Elmer Cooper originally was in line to head an affirmative action department at the Commodity Futures Trading Commission, which would have operated a minority summer internship program in the futures industry, according to agency sources.
The program was one of the pet projects of the chairman, William T. Bagley, a liberal Republican from California. The job itself would not have required congressional confirmation and might have been one which would have kept Cooper out of the limelight.
This spring, Bagley and other CFTC officials met with representatives of the New York commodity exchanges, large brokerage firms and major trade houses over lunch at the private restaurant in the World Trade Center's Windows on the World complex, several CFTC staff members told The Post.
The meeting followed by several months a speech made by Bagley before an industry audience in Chicago in which he noted that traders on the Chicago Board of Trade were "all male an d pale."
"It was a total failure," one agency source said. "They dismissed the idea out of hand as something that the agency should not be concerned with and said they wouldn't make any recruitment efforts on anyone's behalf."
Members of the Chicago Board of Trade and the Chicago Mercantile Exchange refused to attend a luncheon planned in that city when the topic for discussion becamed known, another source said.
"They just wouldn't agree to even talk about it," he said.
Bagley said in an interview Friday, however, "We had a modicum of success with it" in New York, although he conceded that "the whole thing blew up in Chicago." He said some of the major New York brokerages did recruit a few minority interns for the summer, but he said it was too late in the year to work out a project with the exchanges.
"Some people raised the question of jurisdiction in Chicago," he said. "There's nothing in the (CFTC) act that authorizes such a project, but there's nothing there that says the chairman can't have a social conscience either."
He said he intends to begin working on a summer program for minorities as early as January or February in order to avoid the time problems encountered this year.
The futures industry, which is dominated in Chicago.

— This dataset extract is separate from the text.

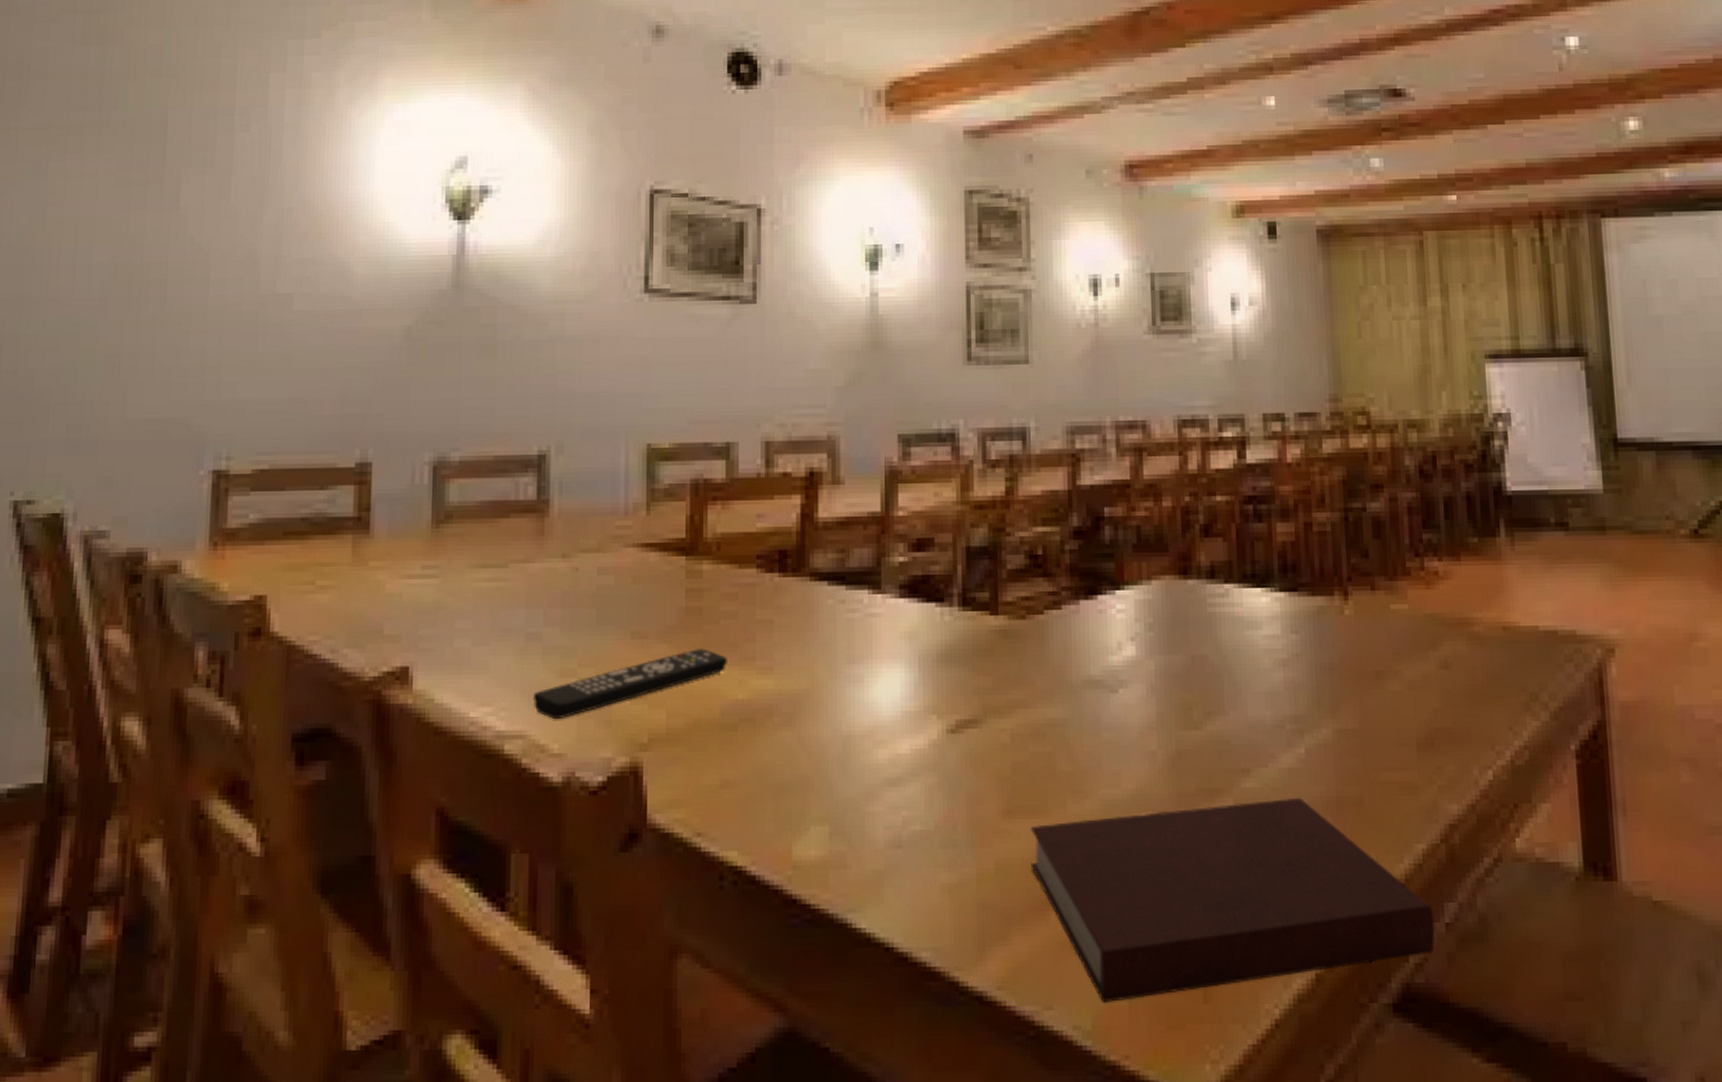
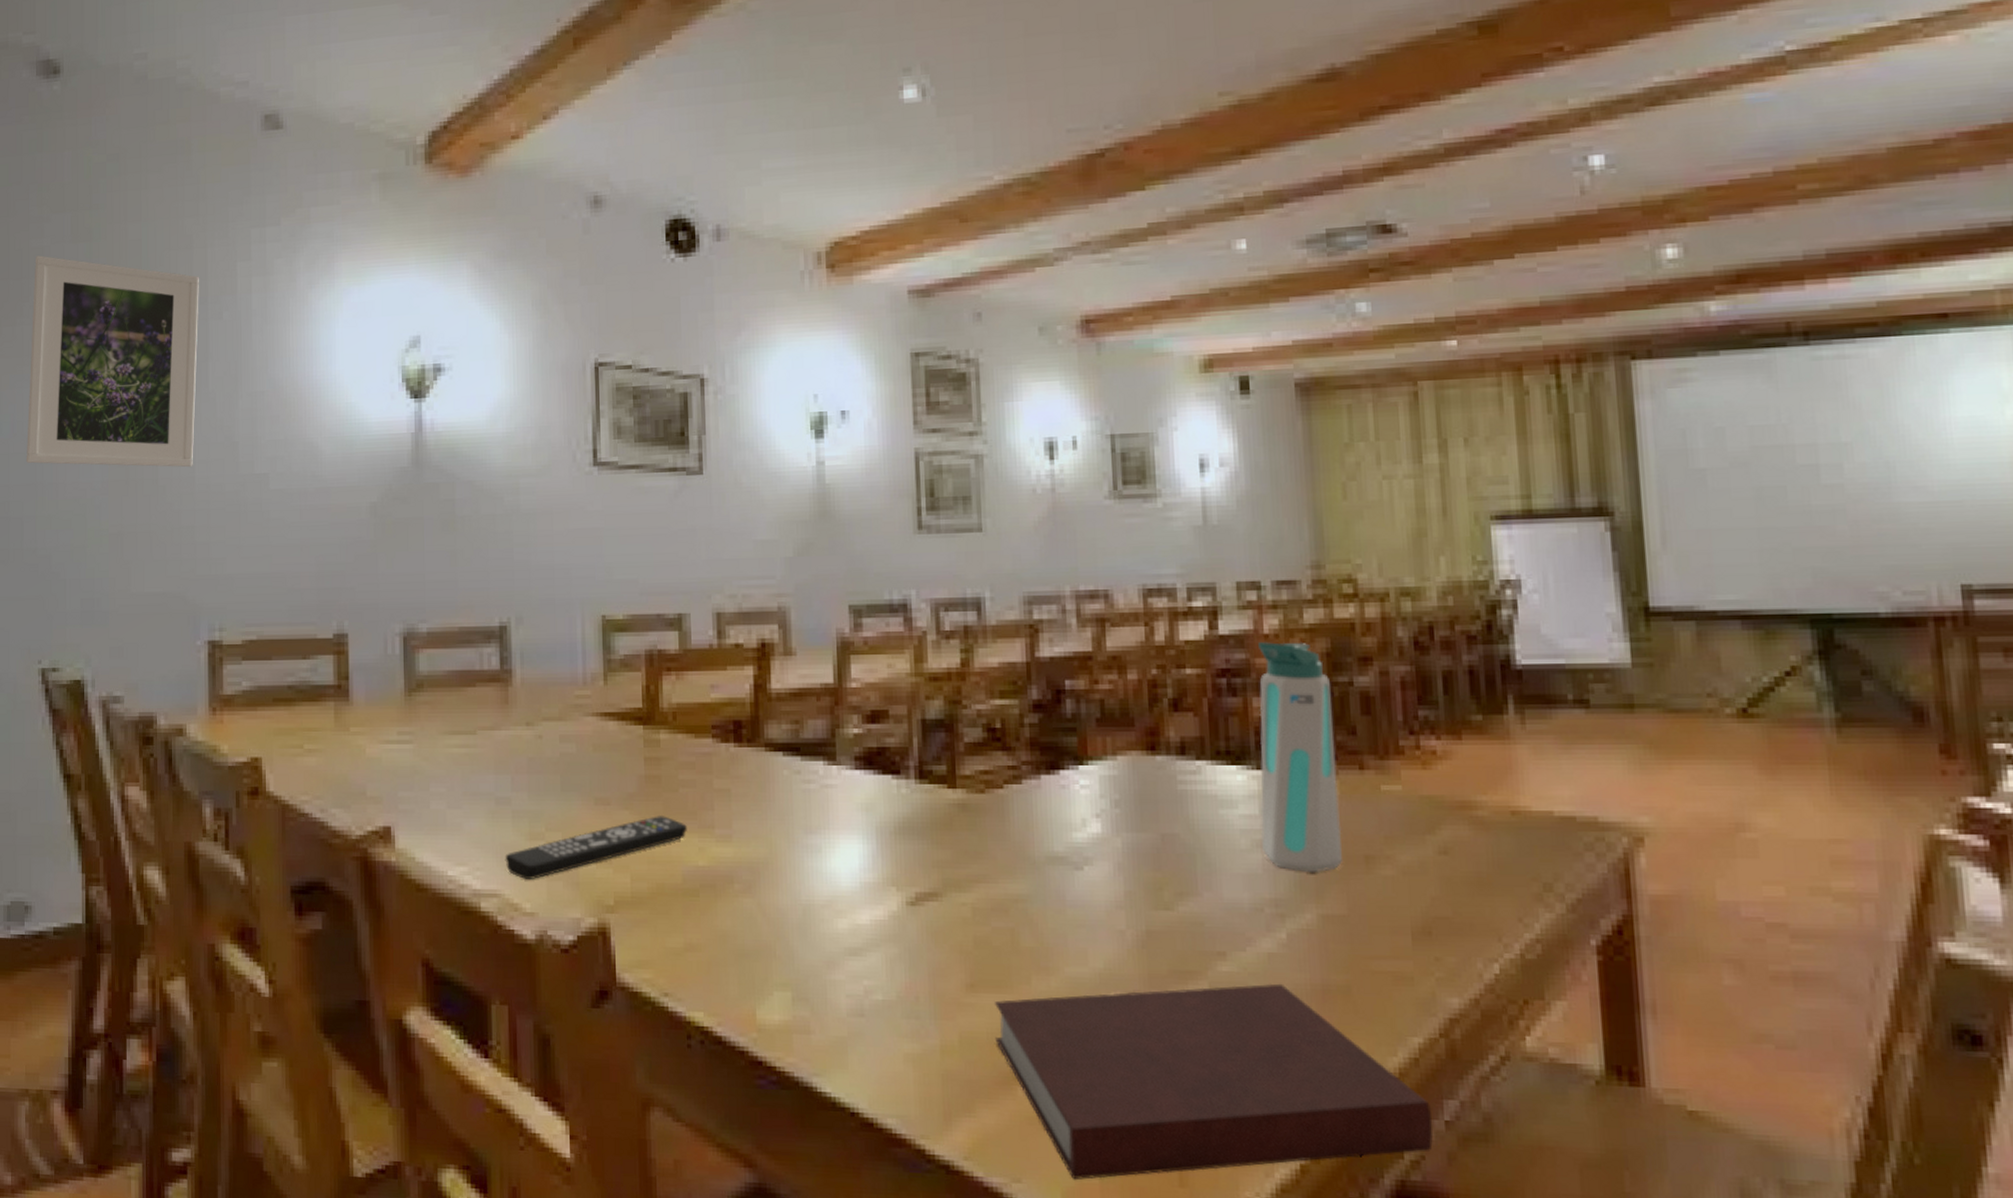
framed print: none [11,57,226,286] -> present [26,255,199,468]
water bottle: none [1282,470,1355,690] -> present [1258,642,1342,874]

New York, Kansas City, Minneapolis and London by white males, "is almost of another era," a former CFTC staff attorney said. "I'd say 10 per cent at most are in the 20th Century. The rest, philosophically, cling to narrow, exclusionary values. They think they're part of a private men's club and don't intend to include women, blacks or other minorities in more than extremely minor and low-level roles."
In the U.S. commodity industry, the grain trade is dominated by white Midwesterners and the cotton trade by white Southerners, while the metals and tropical products sectors still retain the flavor of their British colonial trading roots. Many of the latter firms have British or Irish trade house ties.
In New York and Chicago, a few Jewish and Italian traders have broken through the barriers at the exchanges themselves, and some hold powerful administrative posts there. The major brokerages, however, such as Merrill Lynch, Pierce Fenner & Smith, E.F. Hutton,and Shearson Hayden Stone have begun hiring minority staff members in recent years as part of their own affirmative action programs.
As recently as this year, the few hundred floor brokers on the five New York exchanges included one woman trader at the New York Cocoa Exchange and one woman at the New York Mercantile Exchange. The cocoa broker is employed by one of the largest U.S. brokerages. She rarely, if ever, participates in actual ring trading, but prefers to handle the telephone orders. The woman at the Mercantile is again, chooses more of a clerical than active trading role. There are few, if any, black traders. A handful of other women and minority group members hold exchange memberships, however, but do not participate active trading.